Page segmentation data:
------------------------------
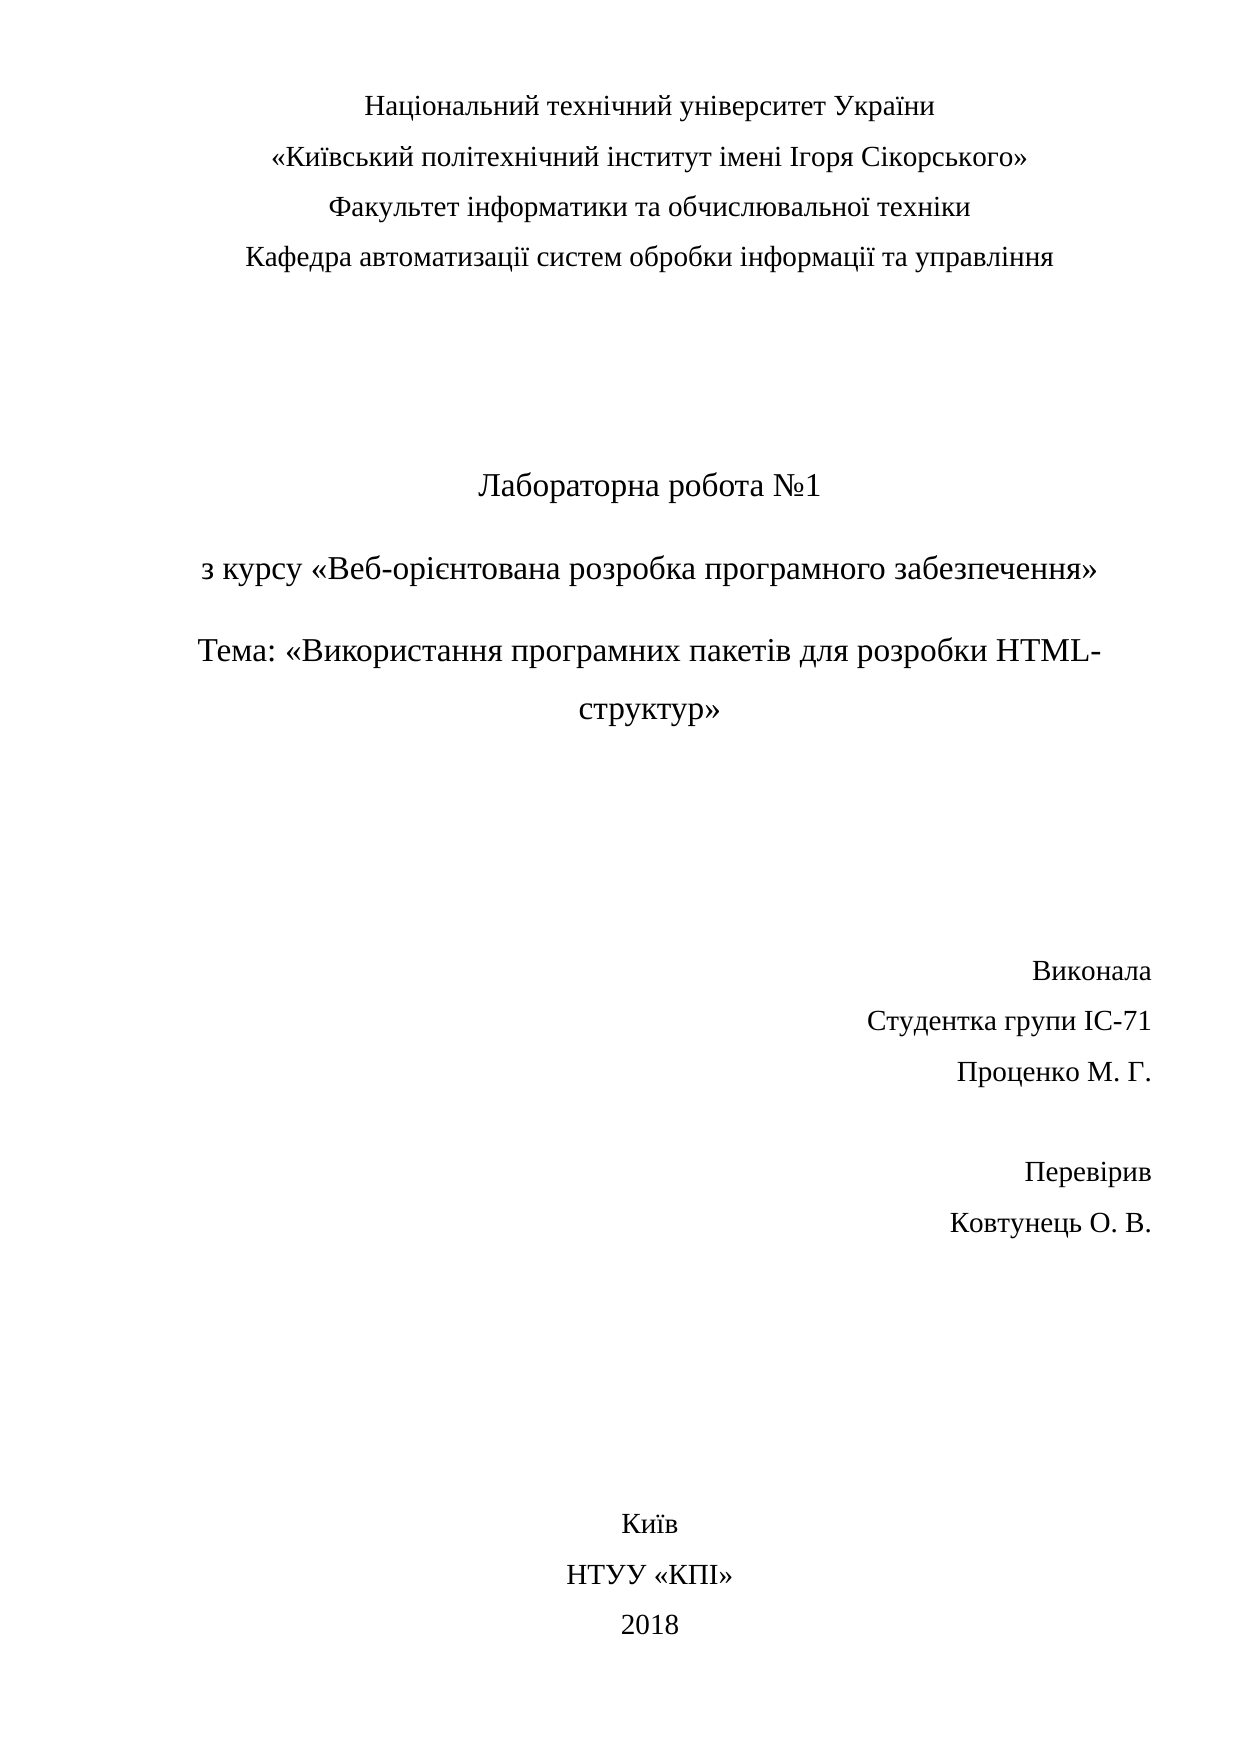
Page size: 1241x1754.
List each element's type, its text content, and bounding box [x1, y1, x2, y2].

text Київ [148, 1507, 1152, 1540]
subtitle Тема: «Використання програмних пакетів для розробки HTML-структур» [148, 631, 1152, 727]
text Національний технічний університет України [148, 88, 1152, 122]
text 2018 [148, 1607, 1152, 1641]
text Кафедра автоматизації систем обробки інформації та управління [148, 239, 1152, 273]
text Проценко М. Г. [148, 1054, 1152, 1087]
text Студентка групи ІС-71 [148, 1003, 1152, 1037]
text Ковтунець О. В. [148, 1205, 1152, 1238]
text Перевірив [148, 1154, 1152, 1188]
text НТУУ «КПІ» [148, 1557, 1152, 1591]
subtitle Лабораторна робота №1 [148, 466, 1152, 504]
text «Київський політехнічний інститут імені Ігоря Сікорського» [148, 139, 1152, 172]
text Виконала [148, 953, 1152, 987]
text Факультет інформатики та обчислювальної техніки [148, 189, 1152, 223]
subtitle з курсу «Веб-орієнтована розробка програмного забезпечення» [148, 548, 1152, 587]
------------------------------
- INSTRUCTIONS FOR THE TASK: Repeat every record exactly, but not the pictures.

- TASK SOLUTION:
Page size: 1241x1754.
List each element's type, its text content, and bounding box [x1, y1, x2, y2].

text Київ [148, 1507, 1152, 1540]
subtitle Тема: «Використання програмних пакетів для розробки HTML-структур» [148, 631, 1152, 727]
text Національний технічний університет України [148, 88, 1152, 122]
text 2018 [148, 1607, 1152, 1641]
text Кафедра автоматизації систем обробки інформації та управління [148, 239, 1152, 273]
text Проценко М. Г. [148, 1054, 1152, 1087]
text Студентка групи ІС-71 [148, 1003, 1152, 1037]
text Ковтунець О. В. [148, 1205, 1152, 1238]
text Перевірив [148, 1154, 1152, 1188]
text НТУУ «КПІ» [148, 1557, 1152, 1591]
subtitle Лабораторна робота №1 [148, 466, 1152, 504]
text «Київський політехнічний інститут імені Ігоря Сікорського» [148, 139, 1152, 172]
text Виконала [148, 953, 1152, 987]
text Факультет інформатики та обчислювальної техніки [148, 189, 1152, 223]
subtitle з курсу «Веб-орієнтована розробка програмного забезпечення» [148, 548, 1152, 587]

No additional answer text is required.